A Casa Branca disse que as negociações se concentrarão no impacto direto da guerra da Rússia contra a Ucrânia na segurança regional e global.

Autoridades do governo Biden dizem que Pequim está espalhando falsas alegações russas de que a Ucrânia estava administrando laboratórios de armas químicas e biológicas com o apoio dos EUA. Eles dizem que a China está efetivamente fornecendo cobertura se a Rússia avançar com um ataque com armas biológicas ou químicas contra os ucranianos.

Quando a Rússia começar a acusar outros países de se prepararem para lançar ataques biológicos ou químicos, Sullivan disse no domingo, “é um bom sinal de que eles podem estar prestes a fazer isso sozinhos”.

O porta-voz do Pentágono, John Kirby, no programa “This Week”, da ABC, disse que “não vimos nada que indique algum tipo de ataque químico ou biológico iminente agora, mas estamos observando isso muito, muito de perto”.

As impressionantes acusações dos EUA sobre a desinformação russa e a cumplicidade chinesa vieram depois que a porta-voz do Ministério das Relações Exteriores da Rússia, Maria Zakharova, alegou, sem evidências, que os EUA estavam financiando laboratórios ucranianos de armas químicas e biológicas.

A alegação russa foi ecoada pelo porta-voz do Ministério das Relações Exteriores da China, Zhao, que afirmou que havia 26 laboratórios biológicos e instalações relacionadas “nas quais o Departamento de Defesa dos EUA tem controle absoluto”. .

Há uma preocupação crescente dentro da Casa Branca de que a China esteja se alinhando com a Rússia na guerra da Ucrânia na esperança de avançar a “visão da ordem mundial” de Pequim a longo prazo, de acordo com uma pessoa familiarizada com a visão do governo que falou sob condição do anonimato porque o funcionário não estava autorizado a comentar publicamente.

Sullivan disse na CBS que a retórica russa sobre a guerra química e biológica é “um indicador de que, de fato, os russos estão se preparando para fazê-lo e tentar colocar a culpa em outro lugar e ninguém deve cair nessa”.

A comunidade internacional avaliou que a Rússia usou armas químicas na tentativa de assassinar detratores de Putin, como Alexei Navalny e o ex-espião Sergei Skripal.

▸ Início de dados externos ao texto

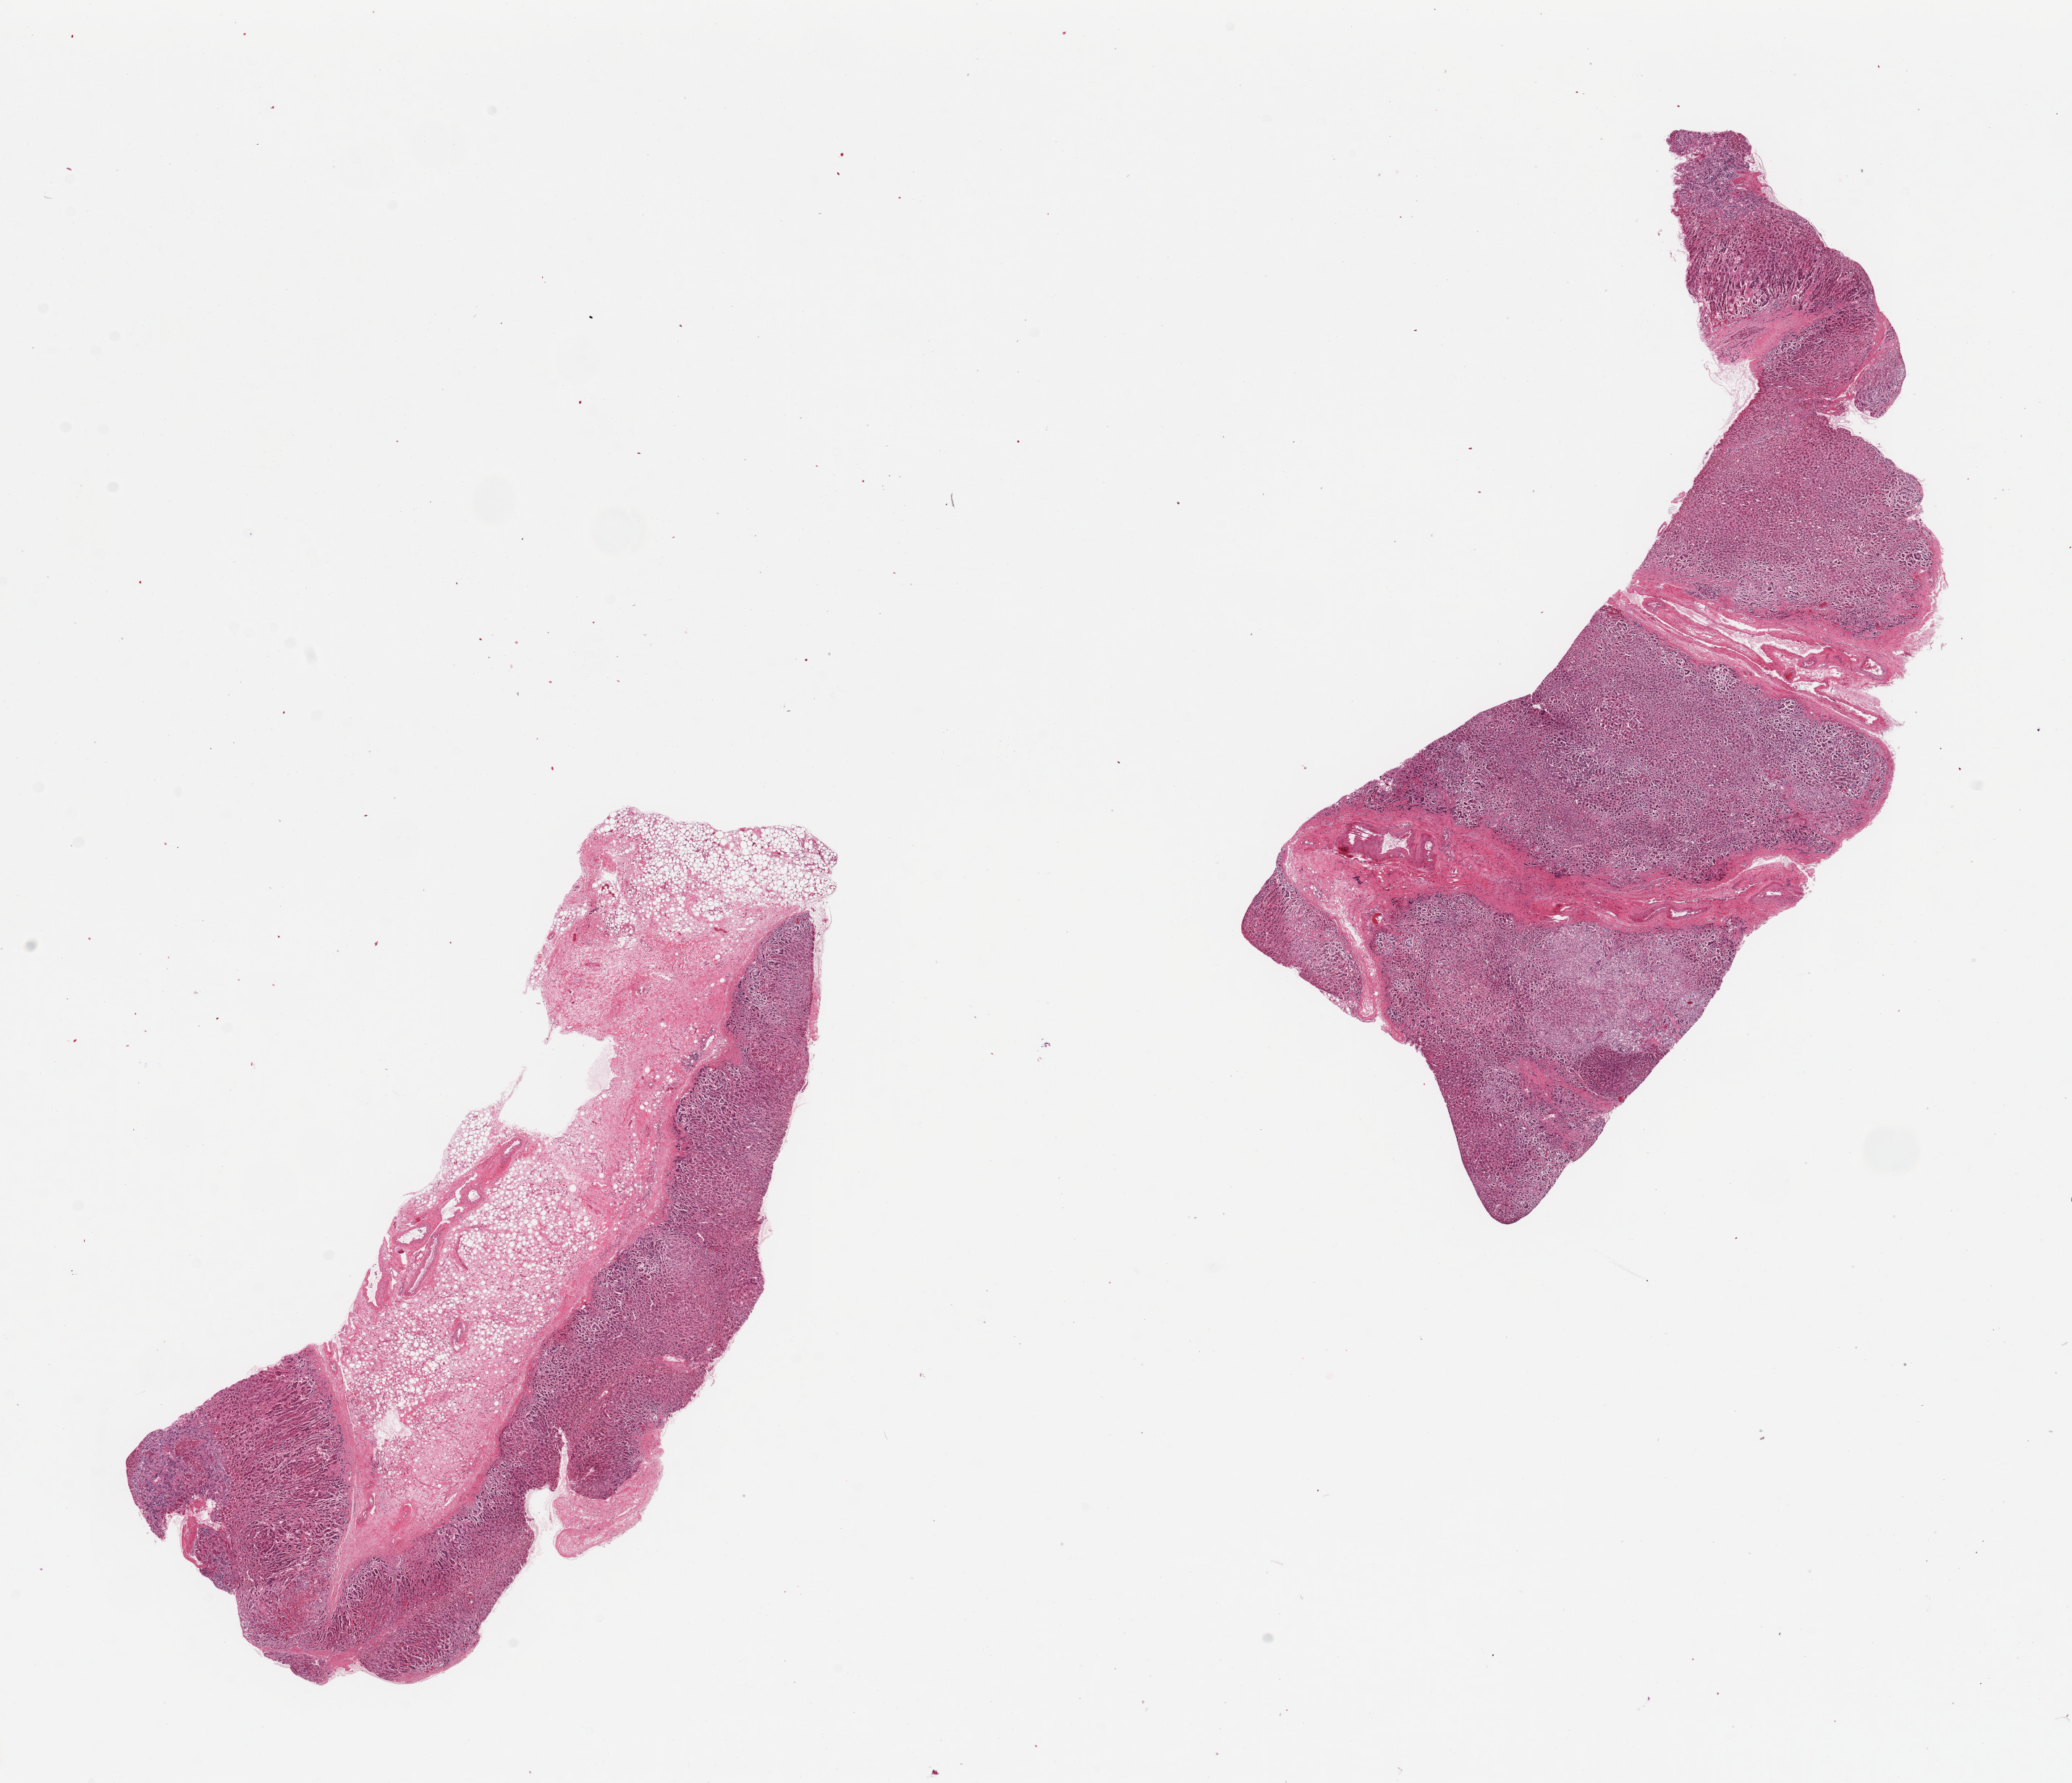
Whole-slide image, H&E stain, brightfield — shown as a low-resolution overview of the whole scanned area (about 22.6 x 19.5 mm, acquisition: 20x scan). PAXgene-fixed paraffin-embedded (PFPE) section. Section of adrenal gland (target tissue). Tissue donor sample. Donor: male.
Reviewer comment on this tissue sample: 2 pieces; 1 piece 60% external fat; autolysis makes it of borderline value.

A Rússia também apoia o governo Assad na Síria, que usou armas químicas contra seu povo em uma guerra civil de uma década.

A China tem sido um dos poucos países a evitar criticar os russos por sua invasão da Ucrânia. O líder da China Xi Jinping recebeu Putin para a abertura dos Jogos Olímpicos de Inverno em Pequim, apenas três semanas antes da invasão russa em 24 de fevereiro. Durante a visita de Putin, os dois líderes emitiram uma declaração de 5.000 palavras declarando “amizade” ilimitada.

Os chineses se abstiveram nas votações da ONU censurando a Rússia e criticaram as sanções econômicas contra Moscou. Expressou seu apoio às conversações de paz e ofereceu seus serviços como mediador, apesar das dúvidas sobre sua neutralidade e pouca experiência na mediação de conflitos internacionais.

Mas permanecem questões sobre até onde Pequim irá para alienar o Ocidente e colocar sua própria economia em risco. Sullivan disse que a China e todos os países estão cientes de que não podem “basicamente resgatar a Rússia … dar à Rússia uma solução alternativa para as sanções”, com impunidade.

Autoridades chinesas disseram que Washington não deveria poder reclamar das ações da Rússia porque os EUA invadiram o Iraque sob falsos pretextos. Os EUA alegaram ter evidências de que Saddam Hussein estava estocando armas de destruição em massa, embora nenhuma tenha sido encontrada.

Na CNN, Sullivan disse que o governo acredita que a China sabia que Putin “estava planejando algo” antes da invasão da Ucrânia. maneira que ele mentiu para os europeus e outros.”